In the second figure, the only sense in which נפל אשׁת belong together is “the untimely birth of a woman;” and rather than explain with the Talmud ( B. Môed katan 6 b ) and Targum (contrary to the accents): as an abortion, a mole,

(Note: The mole, which was thought to have no eyes, is actually called in post-biblical Hebrew אשׁת , plur . אישׁות (vid., Keelim xxi. 3).)

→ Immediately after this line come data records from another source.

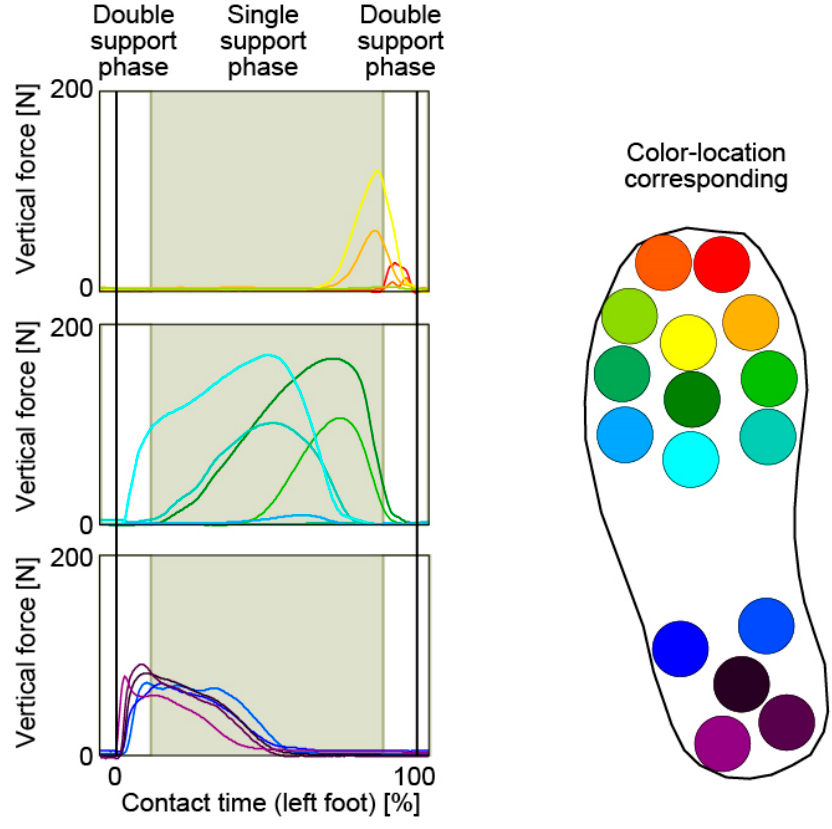
Figure 4. Change of vertical forces during the contact phase of the left foot.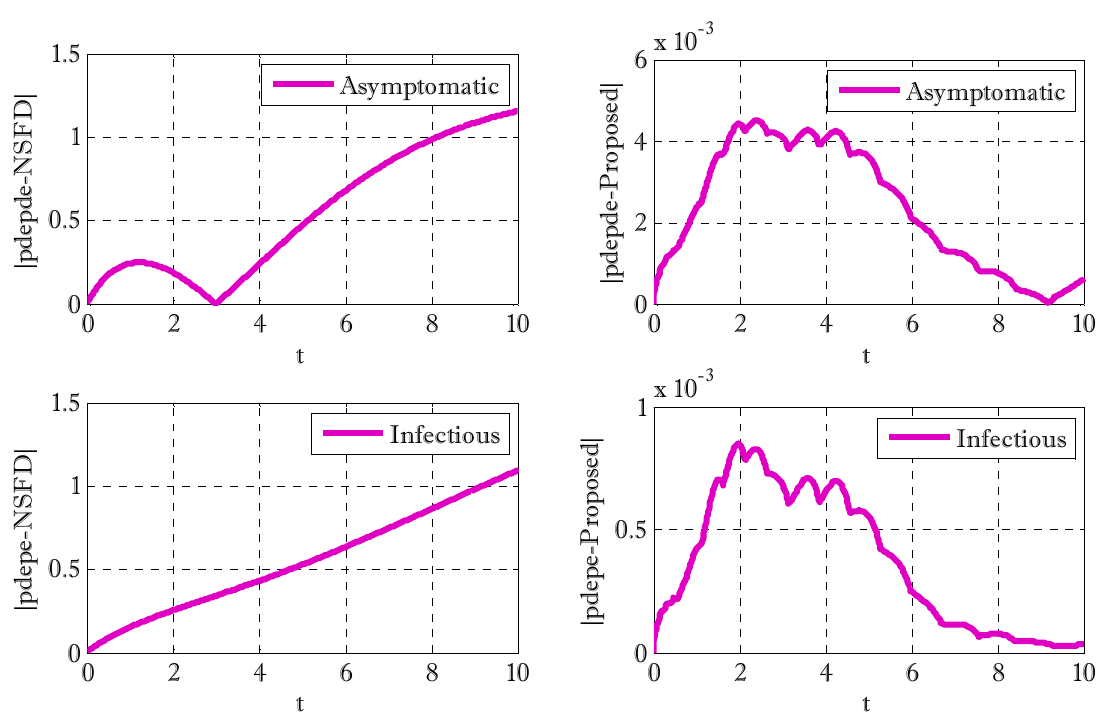
Figure 2. Two-dimensional comparison of proposed and NSFD schemes for asymptomatic and infectious individuals using L = 10, N x = 50, N t = 700, α 1 = 0.5, β = 0.3, γ = 0.4, σ = 0.1, µ = 0.1, d 1 = d 2 = d 3 = d 4 = d 5 = 0.9, α = 1 .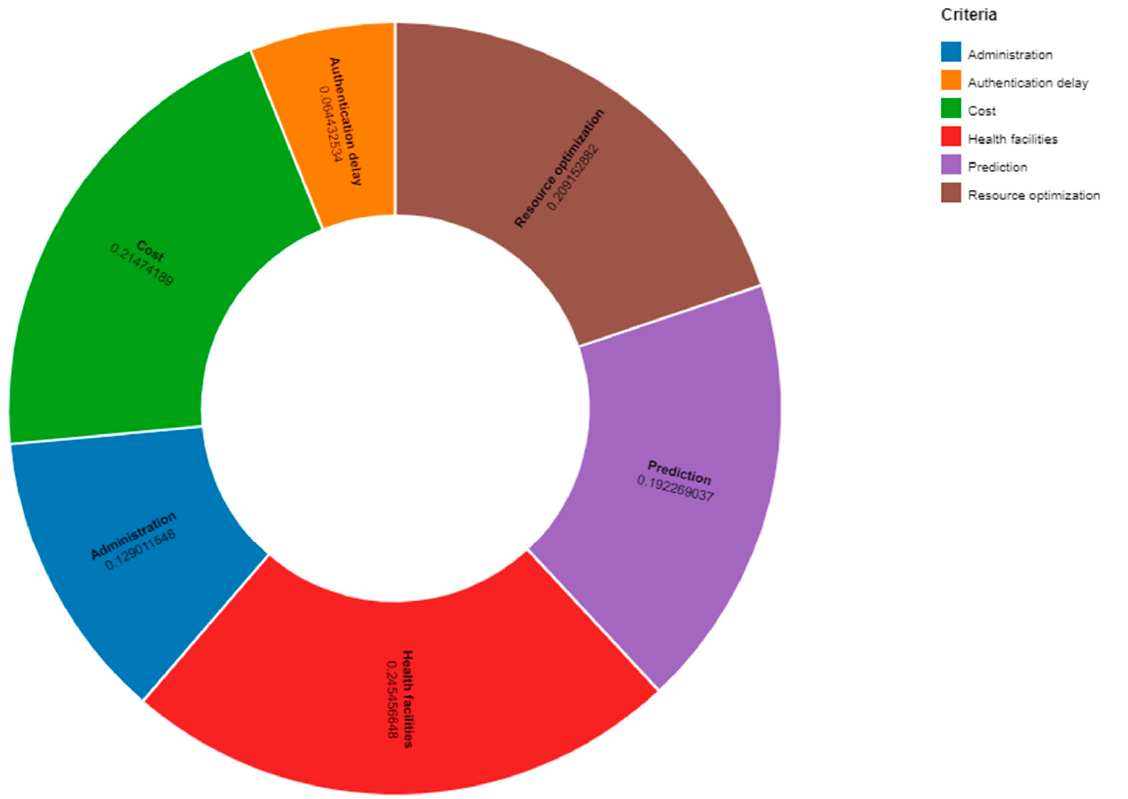
Figure 4. Calculated Weights.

one would alter אשׁת into אשׁה . But this is not necessary, since the construct form אשׁת is found also in other instances (Deuteronomy 21:11; 1 Samuel 28:7) out of the genitival relation, in connection with a close coordinate construction. So here, where בּל־הזוּ שׁמשׁ , according to Job 3:16; Ecclesiastes 6:3-5, is an attributive clause to נפל אשׁת (the falling away of a woman = abortions), which is used collectively (Ew. §176, b ). The accentuation also harmonizes here with the syntactic relation of the words. In Psalms 58:10, אטד (plural in African, i.e., Punic, in Dioscorides atadi'n) is the rhamnus or buckthorn, which, like רתם , the broom, not only makes a cheerful crackling fire, but also produces an ash that retains the heat a long time, and is therefore very useful in cooking. The alternative כּמו - כּמו signifies sive, sive , whether the one or the other. חי is that which is living, fresh, viz., the fresh, raw meat still having the blood in it, the opposite of מבשּׁל (1 Samuel 2:15); חרון , a fierce heat or fire, here a boiling heat. There is no need to understand חרון metonymically, or perhaps as an adjective = charrôn , of boiled meat: it is a statement of the condition. The suffix of ישׁערנּוּ , however, refers, as being neuter, to the whole cooking apparatus, and more especially to the contents of the pots. The rendering therefore is: whether raw or in a state of heat, i.e., of being cooked through, He (Jahve) carries it away as with a whirlwind. Hengstenberg rightly remarks, “To the raw meat correspond the immature plots, and to the cooked the mature ones.” To us, who regard the Psalm as belonging to the time of Absalom, and not, like Hengstenberg, to the time of Saul, the meat in the pots is the new kingship of Absalom. The greater the self-renunciation with which David at that time looked on at the ripening revolt, disclaiming all action of his own, the stronger the confidence with which he expected the righteous interposition of God that did actually follow, but (as he here supposes possible) not until the meat in the pot was almost done through; yet, on the other side, so quickly, that the pots had scarcely felt the crackling heat which should fully cook the meat.


Verse 10-11

Finally, we have a view of the results of the judicial interposition of God. The expression made use of to describe the satisfaction which this gives to the righteous is thoroughly Old Testament and warlike in its tone (cf. Psalms 68:24). David is in fact king, and perhaps no king ever remained so long quiet in the face of the most barefaced rebellion, and checked the shedding of blood, as David did at that time. If, however, blood must nevertheless flow in streams, he knows full well that it is the blood of the partisans of his deluded son; so that the men who were led the further astray in their judgment concerning him, the more inactive he remained, will at last be compelled to confess that it does really repay one to be just, and that there is really one higher than the high ones (Ecclesiastes 5:7[8]), a deity ( אלהים ) above the gods ( אלים( sdog ) who, though not forthwith, will nevertheless assuredly execute judgment in the earth. אך here, as in Job 18:21; Isaiah 45:14, retains its originally affirmative signification, which it has in common with אכן . אלהים is construed with the plural (Ges. §112, rem. 3), as is frequently the case, e.g., 2 Samuel 7:23 (where, however, the chronicler, in 1 Chronicles 17:21, has altered the older text). This is not because the heathen are speaking (Baur), but in order to set the infinite majesty and omnipotence of the heavenly Judge in contrast with these puffed-up “gods.”